Recurrent Colon Cancer
What is Recurrent Colon Cancer?
Recurrent colon cancer is when colon cancer returns after it has been fully treated. Generally, the patient must be free of colon cancer for at least a year before recurrent colon cancer may be diagnosed. If the cancer is found a few months after treatment, it is usually an advanced form of original cancer that was not fully eradicated by the treatment.
Types of Recurrent Colon Cancer
Colon cancer may be classified as:
- Local Recurrence: In this type, the cancer cells are found at the site of original cancer.
- Regional Recurrence: In this type, the cancer cells are found in the lymph nodes located near the site of original cancer.
- Metastatic Recurrence: In this type, the cancer cells are found in a different part of the body such as the liver or lungs.
Symptoms of Recurrent Colon Cancer
Symptoms of recurrent colon cancer depend on the site of recurrence and may include:
- Abdominal pain
- Lack of appetite
- Blood in the stools
- Pelvic pain
- Back pain
- Difficulty breathing
Diagnosis of Recurrent Colon Cancer
A diagnosis can be made during follow-up visits that are scheduled after treatment of the initial colon cancer. Based on your signs and symptoms, your doctor may order a colonoscopy to examine the entire length of the colon, blood tests to look for certain proteins that are indicative of colon cancer, and CT scans of the pelvis, stomach, and chest to look for spread of cancer.
Treatment of Recurrent Colon Cancer
Treatment of recurrent colon cancer will depend on the location of cancer, the amount of time elapsed since treatment of original cancer, and your overall health. The various treatment options include:
- Chemotherapy: You may be given different chemotherapy drugs to treat recurrent colon cancer as the cancer cells may have become resistant to the initial chemotherapy regimen.

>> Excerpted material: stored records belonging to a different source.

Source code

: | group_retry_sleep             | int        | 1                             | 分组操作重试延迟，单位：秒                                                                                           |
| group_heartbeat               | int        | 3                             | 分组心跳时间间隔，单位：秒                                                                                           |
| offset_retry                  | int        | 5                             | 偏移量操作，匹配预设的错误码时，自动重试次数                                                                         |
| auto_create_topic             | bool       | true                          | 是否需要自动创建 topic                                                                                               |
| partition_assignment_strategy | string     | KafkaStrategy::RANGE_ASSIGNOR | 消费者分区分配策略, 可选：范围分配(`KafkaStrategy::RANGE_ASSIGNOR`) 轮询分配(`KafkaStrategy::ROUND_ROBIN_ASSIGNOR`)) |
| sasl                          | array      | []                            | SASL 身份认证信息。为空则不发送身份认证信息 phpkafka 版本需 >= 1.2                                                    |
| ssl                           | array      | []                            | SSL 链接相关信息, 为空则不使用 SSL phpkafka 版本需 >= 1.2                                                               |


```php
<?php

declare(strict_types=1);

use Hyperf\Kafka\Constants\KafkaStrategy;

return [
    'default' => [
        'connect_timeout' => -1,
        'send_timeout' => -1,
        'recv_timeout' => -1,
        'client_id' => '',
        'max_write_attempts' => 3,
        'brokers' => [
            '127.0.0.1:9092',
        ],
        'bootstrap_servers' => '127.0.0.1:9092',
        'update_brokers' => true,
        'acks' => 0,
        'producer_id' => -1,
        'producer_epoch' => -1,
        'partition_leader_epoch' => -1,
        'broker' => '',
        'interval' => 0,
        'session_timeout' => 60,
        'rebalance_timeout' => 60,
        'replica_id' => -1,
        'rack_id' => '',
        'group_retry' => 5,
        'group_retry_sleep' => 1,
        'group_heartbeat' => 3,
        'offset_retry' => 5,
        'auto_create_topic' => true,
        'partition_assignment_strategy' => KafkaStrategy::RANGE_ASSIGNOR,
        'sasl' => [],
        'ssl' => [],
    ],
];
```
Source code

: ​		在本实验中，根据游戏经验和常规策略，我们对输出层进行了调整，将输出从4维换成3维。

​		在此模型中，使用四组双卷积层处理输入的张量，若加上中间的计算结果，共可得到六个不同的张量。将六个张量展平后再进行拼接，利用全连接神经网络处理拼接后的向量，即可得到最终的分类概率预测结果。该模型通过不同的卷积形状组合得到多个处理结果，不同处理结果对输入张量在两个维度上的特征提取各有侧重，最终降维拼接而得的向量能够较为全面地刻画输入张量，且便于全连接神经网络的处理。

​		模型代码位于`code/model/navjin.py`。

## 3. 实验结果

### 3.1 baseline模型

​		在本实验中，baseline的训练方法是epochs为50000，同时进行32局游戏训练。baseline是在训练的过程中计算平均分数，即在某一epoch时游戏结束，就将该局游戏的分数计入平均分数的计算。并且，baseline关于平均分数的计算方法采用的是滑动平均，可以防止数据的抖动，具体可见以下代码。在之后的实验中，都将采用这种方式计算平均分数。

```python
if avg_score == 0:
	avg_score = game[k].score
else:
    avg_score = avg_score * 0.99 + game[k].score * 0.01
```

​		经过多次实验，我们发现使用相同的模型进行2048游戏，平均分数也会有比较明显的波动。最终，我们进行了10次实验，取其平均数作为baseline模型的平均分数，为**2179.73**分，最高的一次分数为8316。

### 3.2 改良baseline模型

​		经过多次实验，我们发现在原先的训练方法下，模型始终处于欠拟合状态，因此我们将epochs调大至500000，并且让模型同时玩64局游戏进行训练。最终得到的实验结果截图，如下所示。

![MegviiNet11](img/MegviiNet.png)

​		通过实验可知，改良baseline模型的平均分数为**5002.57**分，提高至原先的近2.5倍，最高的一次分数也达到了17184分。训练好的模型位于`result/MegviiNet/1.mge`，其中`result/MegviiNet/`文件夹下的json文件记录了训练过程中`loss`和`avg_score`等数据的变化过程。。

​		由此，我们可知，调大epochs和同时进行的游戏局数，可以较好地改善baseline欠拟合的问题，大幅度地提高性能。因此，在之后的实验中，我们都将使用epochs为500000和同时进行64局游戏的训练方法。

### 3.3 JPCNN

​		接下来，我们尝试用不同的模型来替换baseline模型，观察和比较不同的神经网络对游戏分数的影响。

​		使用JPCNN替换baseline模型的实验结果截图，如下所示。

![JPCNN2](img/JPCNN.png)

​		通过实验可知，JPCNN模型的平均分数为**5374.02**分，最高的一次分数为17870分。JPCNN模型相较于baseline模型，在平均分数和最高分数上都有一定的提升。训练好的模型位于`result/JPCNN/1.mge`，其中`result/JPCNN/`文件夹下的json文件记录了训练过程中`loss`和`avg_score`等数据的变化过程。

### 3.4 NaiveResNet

- Surgery: In case of local recurrence or regional recurrence of colon cancer, surgical removal of the cancerous lesions may be done. If cancer has spread to other parts of the body such as the liver or lungs, surgery is still an option if there are only a few cancer lesions. Surgery is generally combined with other treatments such as chemotherapy.
- Radiation Therapy: This may be an option if you have not received radiation therapy when treating the first instance of colon cancer. The therapy involves the use of high-energy X-rays to destroy cancer cells. Radiation therapy is often given when surgery is not recommended due to the proximity of the cancerous lesions to vital anatomical structures or the presence of too many cancerous lesions.